S’ils n’ont jamais occupé le Maroc, les Turcs ont longtemps exercé une certaine influence, et une influence certaine, quoique diffuse, sur la société marocaine. D’où vient-elle ?
Beaucoup ont essayé de résoudre cette énigme : pourquoi les Ottomans n’ont jamais réellement occupé le Maroc alors qu’ils en avaient, militairement, les moyens ? Les réponses sont plurielles. La première s’appelle l’éloignement géographique que la flotte turque n’a jamais pu réduire à néant. Une deuxième explication nous est fournie par la nature même du territoire marocain : contrairement à ses voisins, il n’est pas ouvert mais fermé par la mer. Le cœur du pouvoir est à Fès et Marrakech, loin de la mer et hors de portée pour la flotte ottomane.

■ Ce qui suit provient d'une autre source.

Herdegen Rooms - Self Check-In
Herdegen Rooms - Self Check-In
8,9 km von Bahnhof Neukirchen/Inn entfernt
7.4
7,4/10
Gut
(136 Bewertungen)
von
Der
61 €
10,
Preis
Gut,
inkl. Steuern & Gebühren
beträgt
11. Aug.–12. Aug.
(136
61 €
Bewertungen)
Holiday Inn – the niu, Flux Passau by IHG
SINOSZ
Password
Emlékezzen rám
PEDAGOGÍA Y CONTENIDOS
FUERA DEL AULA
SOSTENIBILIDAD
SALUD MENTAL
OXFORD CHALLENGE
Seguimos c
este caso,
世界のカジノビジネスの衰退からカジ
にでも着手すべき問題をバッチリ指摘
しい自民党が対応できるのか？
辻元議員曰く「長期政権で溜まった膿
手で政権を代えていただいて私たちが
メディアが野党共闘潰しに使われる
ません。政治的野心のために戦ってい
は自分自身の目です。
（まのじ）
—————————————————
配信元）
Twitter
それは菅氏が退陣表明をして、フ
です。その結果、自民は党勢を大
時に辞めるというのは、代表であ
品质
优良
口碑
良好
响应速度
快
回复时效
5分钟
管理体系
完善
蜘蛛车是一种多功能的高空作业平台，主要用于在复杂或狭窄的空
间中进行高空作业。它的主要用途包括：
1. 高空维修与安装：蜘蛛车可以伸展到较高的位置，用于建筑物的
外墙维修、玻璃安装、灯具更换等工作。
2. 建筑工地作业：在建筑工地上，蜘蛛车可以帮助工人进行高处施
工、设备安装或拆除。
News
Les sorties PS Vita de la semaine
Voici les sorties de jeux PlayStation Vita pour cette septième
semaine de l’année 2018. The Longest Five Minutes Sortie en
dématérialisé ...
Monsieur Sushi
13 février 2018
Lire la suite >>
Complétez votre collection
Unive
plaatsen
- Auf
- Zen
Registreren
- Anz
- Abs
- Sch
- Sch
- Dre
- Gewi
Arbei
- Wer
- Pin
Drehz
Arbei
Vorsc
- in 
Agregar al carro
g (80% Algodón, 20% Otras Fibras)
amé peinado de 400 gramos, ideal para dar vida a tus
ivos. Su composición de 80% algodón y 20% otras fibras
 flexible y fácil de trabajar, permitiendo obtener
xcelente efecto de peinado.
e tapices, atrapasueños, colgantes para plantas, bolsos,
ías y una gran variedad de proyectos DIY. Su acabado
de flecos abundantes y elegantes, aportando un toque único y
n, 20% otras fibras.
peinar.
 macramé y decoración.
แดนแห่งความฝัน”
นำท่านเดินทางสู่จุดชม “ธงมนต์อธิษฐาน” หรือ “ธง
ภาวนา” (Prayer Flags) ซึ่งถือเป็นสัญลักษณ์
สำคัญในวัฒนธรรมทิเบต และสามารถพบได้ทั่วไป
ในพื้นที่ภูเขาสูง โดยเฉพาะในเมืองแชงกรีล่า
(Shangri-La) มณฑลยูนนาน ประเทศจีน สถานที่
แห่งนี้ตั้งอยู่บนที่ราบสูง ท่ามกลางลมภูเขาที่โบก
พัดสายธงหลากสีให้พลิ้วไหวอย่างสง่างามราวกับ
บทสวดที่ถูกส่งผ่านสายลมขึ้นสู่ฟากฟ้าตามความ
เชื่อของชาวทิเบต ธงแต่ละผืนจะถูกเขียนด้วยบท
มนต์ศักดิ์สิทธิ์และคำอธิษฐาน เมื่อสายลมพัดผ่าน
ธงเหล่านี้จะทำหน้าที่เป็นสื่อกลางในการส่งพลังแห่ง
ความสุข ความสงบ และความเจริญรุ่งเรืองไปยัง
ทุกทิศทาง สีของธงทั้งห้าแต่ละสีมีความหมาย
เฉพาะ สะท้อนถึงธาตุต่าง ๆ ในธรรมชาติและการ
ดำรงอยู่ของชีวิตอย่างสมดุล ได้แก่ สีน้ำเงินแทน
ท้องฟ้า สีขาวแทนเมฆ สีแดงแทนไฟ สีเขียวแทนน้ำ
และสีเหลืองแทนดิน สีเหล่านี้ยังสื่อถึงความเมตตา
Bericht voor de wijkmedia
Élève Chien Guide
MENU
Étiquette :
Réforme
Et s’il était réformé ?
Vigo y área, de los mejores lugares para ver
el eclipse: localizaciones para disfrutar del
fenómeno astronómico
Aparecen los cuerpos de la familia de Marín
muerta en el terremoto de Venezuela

Même la contestation, essentiellement incarnée par les zaouias des oasis du sud, est imperméable. Pour déstabiliser le pouvoir central, ou contrôler son opposition, il ne reste que la voie terrestre, en provenance d’Alger.
Pour occuper le Maroc, les Ottomans auraient sans doute couru le risque de perdre Alger, en étant pris au piège espagnol à partir d’Oran. Ce risque, ils ne le prendront jamais. Parce que la prise définitive de Fès aurait entrainé l’ouverture d’un front de guerre dont les Ottomans se seraient bien passés, eux qui étaient déjà occupés à guerroyer en Europe. Il fallait reporter l’objectif Fès, qui aurait sans doute entrainé une guerre directe contre les Ibériques. Les souverains marocains, qu’ils soient Saâdiens ou Alaouites, ont d’ailleurs de cette équation géopolitique pour repousser les ardeurs turques. Pendant ce temps, l’influence ottomane continuait de pénétrer la société marocaine, touchant jusqu’aux arts culinaires.